At this point I have completely disconnected the wires to the two frozen and sticking solenoid pop bumper solenoids to prevent them from blowing fuses or burning up. I'll also leave out the F12 (upper PF pop up bumper) and F13 (lower pop up bumper) fuses that are blowing now that the F4 fuse seems to be stabilized. I'll have to use the listing of all the main and upper PF target switches to compile a list of what actually works and what doesn't and then look more closely at the schematic to see if I can find a common thread for what is not working.

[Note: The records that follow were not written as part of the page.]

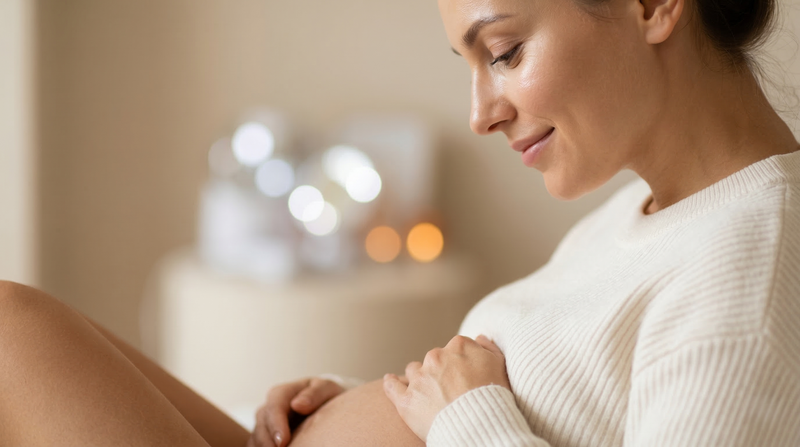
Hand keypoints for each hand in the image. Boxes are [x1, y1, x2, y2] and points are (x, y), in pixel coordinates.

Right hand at [247, 377, 344, 446]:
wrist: (323, 403)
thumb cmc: (324, 395)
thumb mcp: (325, 388)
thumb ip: (314, 394)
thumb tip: (298, 405)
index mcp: (282, 393)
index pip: (274, 407)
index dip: (276, 425)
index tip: (282, 441)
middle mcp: (269, 408)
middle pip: (262, 424)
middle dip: (267, 441)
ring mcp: (264, 423)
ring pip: (256, 436)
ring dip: (263, 446)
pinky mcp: (265, 436)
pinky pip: (257, 444)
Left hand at [383, 334, 509, 441]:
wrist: (479, 427)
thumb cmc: (493, 397)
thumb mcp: (500, 366)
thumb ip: (488, 347)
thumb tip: (478, 337)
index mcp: (458, 346)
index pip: (455, 348)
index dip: (458, 363)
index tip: (462, 375)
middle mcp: (436, 357)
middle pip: (434, 359)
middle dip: (439, 371)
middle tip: (449, 389)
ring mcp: (420, 378)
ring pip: (414, 370)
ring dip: (418, 378)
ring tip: (426, 392)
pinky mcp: (407, 400)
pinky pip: (392, 386)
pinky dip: (391, 383)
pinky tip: (390, 380)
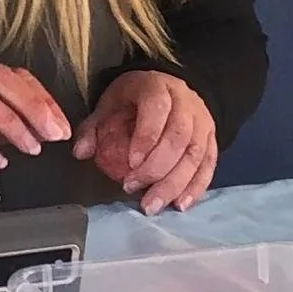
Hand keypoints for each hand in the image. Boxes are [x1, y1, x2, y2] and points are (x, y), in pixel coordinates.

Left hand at [73, 70, 215, 214]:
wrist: (170, 87)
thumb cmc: (135, 98)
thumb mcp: (111, 102)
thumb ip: (94, 126)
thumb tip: (80, 152)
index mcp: (158, 87)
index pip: (156, 110)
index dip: (146, 137)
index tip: (130, 163)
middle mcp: (186, 103)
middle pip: (178, 138)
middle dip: (156, 169)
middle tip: (133, 188)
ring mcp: (203, 122)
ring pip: (195, 156)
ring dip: (175, 184)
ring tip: (153, 204)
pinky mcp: (212, 140)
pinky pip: (208, 167)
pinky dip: (195, 188)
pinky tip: (179, 204)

Thanks in advance for any suggestions on what typically causes these types of issues on (a nearly 40 year old) HH machine!

#13 10 months ago

Go into the switch test mode (look in the manual) and check whether the game detects the closure of each switch. Make sure you raise all drop targets and remove the ball from the game so you start with no closed switches. Find out if the switch to detect the ball going to the lower playfield is working.

#14 10 months ago

Thanks Quench for the excellent suggestion. I do see the self test capabilities listed in Steps 16-20 on page 14 of the manual. Step 18 appears to be the one that displays any closed switches. So I should expect to get the "99" displayed during that test since they all should be open to start. Then, can I get into that test mode, see the "99" and then manually depress a switch and see that switch number gets displayed? If so, can I then step through other switches and the displayed switch number will follow? Or, alternatively, do I need to close the switch before I get into that step 18 of the self test to see it closed?

This should theoretically be a good way to verify the logic control board A1 is seeing all 67 switches. If not, then a pattern may help me to determine which specific pins in the A1J6 connector might not be making proper contact.

#15 10 months ago

With the self test button, step till #18 is shown in the credit display in the self tests.

After a second or two it should show "99" in the ball in play display provided all switches are sensed as open.

When you press any switch it's ID number will be shown in the ball in play display. The number remains until you press another switch.
If some switches don't detect when closed, determine if they're all on the same row or column in the switch matrix.

#16 10 months ago

Great! This is exactly how I hoped the test capability would work and I was thinking the same regarding any switches not registering properly. If I can see a pattern, it should point me to the bad contact(s) in a row or column in the switch matrix. These all need to work before any controlled solenoids fire. The fact that some targets and solenoids are working and the player 1 score increments when they are hit tells me the logic control is likely good and the issue lies elsewhere. It will be a few days before I can get back to my friend's house and pursue this, but I will post my findings.

Thanks again for making me aware of the switch and lamp self test capabilities.